16 thoughts on “The Spoon Theory And Why It’s Kinda Bullshit

  1. I’m glad you’re finding your extra cosmic spoons from wherever-the-hell they come from. Whatever ones I can send over the blogosphere are headed your way! You’re in my thoughts/prayers!

    (and I’m with you – I’ve heard that theory too – WHY SPOONS?? I have always wondered this).

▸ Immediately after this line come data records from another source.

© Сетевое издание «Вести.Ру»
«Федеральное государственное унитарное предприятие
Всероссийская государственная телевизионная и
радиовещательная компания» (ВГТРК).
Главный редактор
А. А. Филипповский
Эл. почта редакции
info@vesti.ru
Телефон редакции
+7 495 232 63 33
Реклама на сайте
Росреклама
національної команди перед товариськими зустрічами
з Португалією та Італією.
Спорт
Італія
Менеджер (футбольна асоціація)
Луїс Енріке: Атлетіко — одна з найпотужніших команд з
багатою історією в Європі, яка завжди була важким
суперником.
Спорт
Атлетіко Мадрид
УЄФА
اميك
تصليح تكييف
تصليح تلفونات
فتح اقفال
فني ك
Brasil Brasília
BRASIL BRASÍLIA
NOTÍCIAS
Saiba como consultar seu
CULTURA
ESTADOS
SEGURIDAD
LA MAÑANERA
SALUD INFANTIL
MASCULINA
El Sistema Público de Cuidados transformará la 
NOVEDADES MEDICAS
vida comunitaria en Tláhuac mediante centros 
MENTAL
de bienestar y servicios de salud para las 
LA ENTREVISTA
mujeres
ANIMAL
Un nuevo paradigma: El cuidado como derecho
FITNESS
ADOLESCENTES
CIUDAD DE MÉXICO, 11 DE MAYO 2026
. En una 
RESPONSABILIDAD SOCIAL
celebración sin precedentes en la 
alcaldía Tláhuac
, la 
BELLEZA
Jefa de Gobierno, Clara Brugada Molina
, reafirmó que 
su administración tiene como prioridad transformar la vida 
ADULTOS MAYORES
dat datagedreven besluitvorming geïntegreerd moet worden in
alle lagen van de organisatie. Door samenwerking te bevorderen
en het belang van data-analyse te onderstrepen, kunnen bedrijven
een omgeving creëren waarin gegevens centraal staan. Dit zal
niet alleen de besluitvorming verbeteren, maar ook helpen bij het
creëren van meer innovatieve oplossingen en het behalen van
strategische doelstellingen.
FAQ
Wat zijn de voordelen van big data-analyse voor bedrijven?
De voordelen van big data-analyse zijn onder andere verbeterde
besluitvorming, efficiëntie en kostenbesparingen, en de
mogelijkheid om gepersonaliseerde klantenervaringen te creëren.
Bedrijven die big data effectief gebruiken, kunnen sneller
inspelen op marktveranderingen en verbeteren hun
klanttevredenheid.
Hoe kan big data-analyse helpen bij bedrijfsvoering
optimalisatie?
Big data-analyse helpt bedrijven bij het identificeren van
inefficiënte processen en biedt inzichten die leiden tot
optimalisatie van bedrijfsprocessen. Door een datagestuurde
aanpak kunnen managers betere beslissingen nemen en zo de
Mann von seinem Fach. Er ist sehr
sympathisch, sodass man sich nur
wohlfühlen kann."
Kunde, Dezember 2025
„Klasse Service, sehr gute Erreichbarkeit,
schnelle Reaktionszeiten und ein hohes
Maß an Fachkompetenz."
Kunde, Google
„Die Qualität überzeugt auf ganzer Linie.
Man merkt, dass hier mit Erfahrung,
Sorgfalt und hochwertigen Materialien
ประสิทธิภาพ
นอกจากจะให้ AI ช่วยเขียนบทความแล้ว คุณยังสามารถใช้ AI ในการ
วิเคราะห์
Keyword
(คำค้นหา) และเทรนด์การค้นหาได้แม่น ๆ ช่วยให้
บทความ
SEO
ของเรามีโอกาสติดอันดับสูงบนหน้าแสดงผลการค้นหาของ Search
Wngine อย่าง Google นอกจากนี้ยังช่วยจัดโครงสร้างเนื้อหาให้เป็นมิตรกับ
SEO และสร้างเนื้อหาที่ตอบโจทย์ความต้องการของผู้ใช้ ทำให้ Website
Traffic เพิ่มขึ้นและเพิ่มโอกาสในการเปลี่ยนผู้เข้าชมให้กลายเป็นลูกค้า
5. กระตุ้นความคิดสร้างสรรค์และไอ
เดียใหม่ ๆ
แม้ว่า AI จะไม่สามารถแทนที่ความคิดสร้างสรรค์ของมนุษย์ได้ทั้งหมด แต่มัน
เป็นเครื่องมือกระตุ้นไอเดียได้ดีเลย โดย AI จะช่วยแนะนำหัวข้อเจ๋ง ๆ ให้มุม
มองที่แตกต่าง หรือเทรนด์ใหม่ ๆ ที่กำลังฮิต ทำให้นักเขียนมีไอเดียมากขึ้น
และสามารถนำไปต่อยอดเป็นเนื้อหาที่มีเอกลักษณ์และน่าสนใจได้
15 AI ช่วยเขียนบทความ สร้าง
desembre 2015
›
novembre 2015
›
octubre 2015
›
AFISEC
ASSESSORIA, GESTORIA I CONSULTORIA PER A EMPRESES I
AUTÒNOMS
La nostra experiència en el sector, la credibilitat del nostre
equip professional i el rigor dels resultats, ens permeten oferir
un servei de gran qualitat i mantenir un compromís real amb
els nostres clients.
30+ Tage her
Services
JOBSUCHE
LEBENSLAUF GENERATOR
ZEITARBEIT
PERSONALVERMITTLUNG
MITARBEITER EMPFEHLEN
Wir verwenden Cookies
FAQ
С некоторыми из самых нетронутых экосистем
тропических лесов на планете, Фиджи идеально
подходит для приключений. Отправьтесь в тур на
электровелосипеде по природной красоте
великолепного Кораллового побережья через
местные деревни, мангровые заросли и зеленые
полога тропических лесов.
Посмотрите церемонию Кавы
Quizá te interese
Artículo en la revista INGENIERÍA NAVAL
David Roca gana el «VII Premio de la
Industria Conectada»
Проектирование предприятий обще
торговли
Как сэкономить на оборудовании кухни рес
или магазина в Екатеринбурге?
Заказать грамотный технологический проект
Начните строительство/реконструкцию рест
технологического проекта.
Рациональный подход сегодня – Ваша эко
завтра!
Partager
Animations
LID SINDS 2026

  2. It’s spoons because she was in a restaurant when her friend asked her to explain what living with Lupus was like, and that was the easiest thing to hand to illustrate the lack of resources that living with a chronic disorder is. Seriously, it’s a short read in the scheme of things. :p

  3. This is so, so, so amazing, and inspiring to read.

    We are all going to be hit with serious Life Shit at some point or another, no matter how rich and blah blah we are.

    The fact that you are doing WAY more than you thought possible for one of the most significant events in a person’s life will always stay with me.

    And you’re not just doing stuff to get by – you’re truly being present for your Dad. This is beyond profound, and it’s the biggest gift you can give *him* aside from yourself.

    So damn proud of you!!!!!!!
    Love you!
    XOXOXOOXOXOXXOOXOXO

  4. A state of grace is a beautiful way to put it. And you are incredibly strong and brave, a unique marvel of nature if you will. To be able to be there when your family needs you most must be very rewarding. I’m sending you loads of strength and stamina to see you through. And lots of love, of course, always lots of love ❤

  5. Agree. I just posted on her site that whole business has been built on this bullshit poor me, accept my limitations theory.

  6. Enjoyed this post and enjoy your blog! It’s something that has happened to me as well, a crisis happens and suddenly my mood disorder takes a back seat. Glad you are getting more spoons! In my self-critical depressive way I find a way to feel guilty about this. Like how can I suddenly respond so well and my mood disorder fade? Does it mean I’m self-indulgent? I don’t think so. I think there are times where the depression would be so bad I couldn’t handle it.